* _Problem statement_
Copy out each line of the material exactly. Pictures do not belong in the copy.

====== Records provided ======

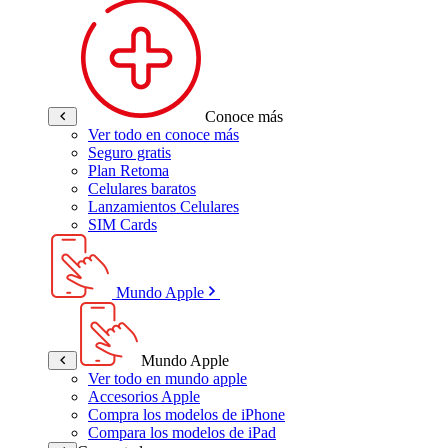
Conoce más
Ver todo en conoce más
Seguro gratis
Plan Retoma
Celulares baratos
Lanzamientos Celulares
SIM Cards
Mundo Apple
Mundo Apple
Ver todo en mundo apple
Accesorios Apple
Compra los modelos de iPhone
Compara los modelos de iPad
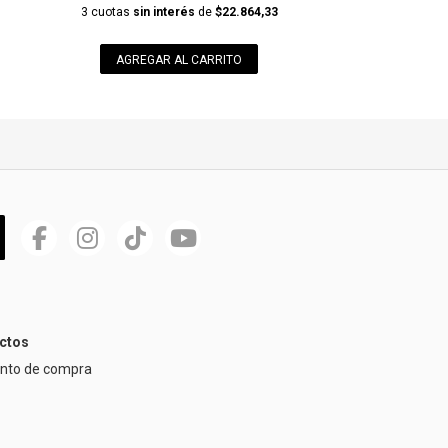
3 cuotas
sin interés
de
$22.864,33
AGREGAR AL CARRITO
ctos
ento de compra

======

* _Exercise result_
Conoce más
Ver todo en conoce más
Seguro gratis
Plan Retoma
Celulares baratos
Lanzamientos Celulares
SIM Cards
Mundo Apple
Mundo Apple
Ver todo en mundo apple
Accesorios Apple
Compra los modelos de iPhone
Compara los modelos de iPad
3 cuotas
sin interés
de
$22.864,33
AGREGAR AL CARRITO
ctos
ento de compra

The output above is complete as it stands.